In these instances, a poorly formed follicle may not release an egg; or may do so but at the wrong time, so when the egg which is released, it is incapable of being fertilized.
The purpose of ovulation and follicle monitoring is to uncover such types of disorders, since these disorders are highly treatable, usually with simple medications.
How is it done?
The probe sends out sound waves, which reflect off body structures. A computer receives these waves and uses them to create a picture.

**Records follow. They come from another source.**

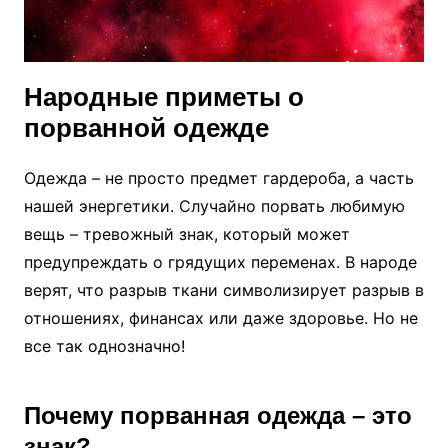
Народные приметы о
порванной одежде
Одежда – не просто предмет гардероба, а часть
нашей энергетики. Случайно порвать любимую
вещь – тревожный знак, который может
предупреждать о грядущих переменах. В народе
верят, что разрыв ткани символизирует разрыв в
отношениях, финансах или даже здоровье. Но не
все так однозначно!
Почему порванная одежда – это
знак?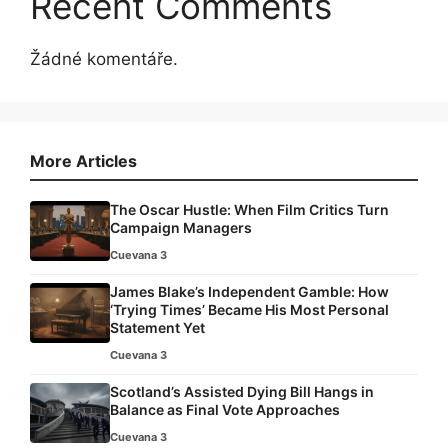
Recent Comments
Žádné komentáře.
More Articles
The Oscar Hustle: When Film Critics Turn
Campaign Managers
Cuevana 3
James Blake’s Independent Gamble: How
‘Trying Times’ Became His Most Personal
Statement Yet
Cuevana 3
Scotland’s Assisted Dying Bill Hangs in
Balance as Final Vote Approaches
Cuevana 3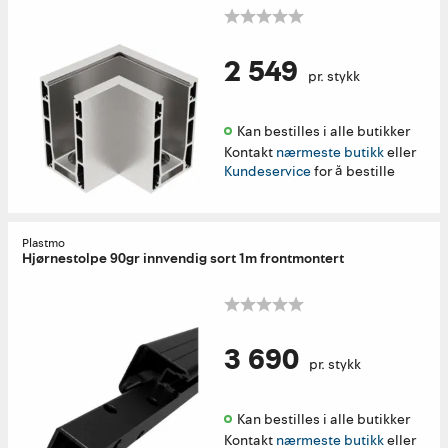
2 549
pr. stykk
Kan bestilles i alle butikker 
Kontakt
nærmeste butikk
eller
Kundeservice
for å bestille
Plastmo
Hjørnestolpe 90gr innvendig sort 1m frontmontert
3 690
pr. stykk
Kan bestilles i alle butikker 
Kontakt
nærmeste butikk
eller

- You will lie down on a table with your knees bent. Your feet may be held in stirrups.
- You will be given a probe, called a transducer, to place into the vagina. The probe is covered with a condom and a gel.
The test is usually painless, although some women may have mild discomfort from the pressure of the probe. Only a small part of the probe is placed into the vagina.
Ultrasound also provides valuable information about the following aspects of the reproductive process:
- Thickness of the endometrial stripe (the lining of the uterus). Eight to 10 mm is optimal.
- The successful rupture of the follicle and the formation of a corpus luteum, which produces progesterone.
- The presence of fibroids and polyps within the uterus that may alter the blood supply to the endometrium and hence an implanting pregnancy.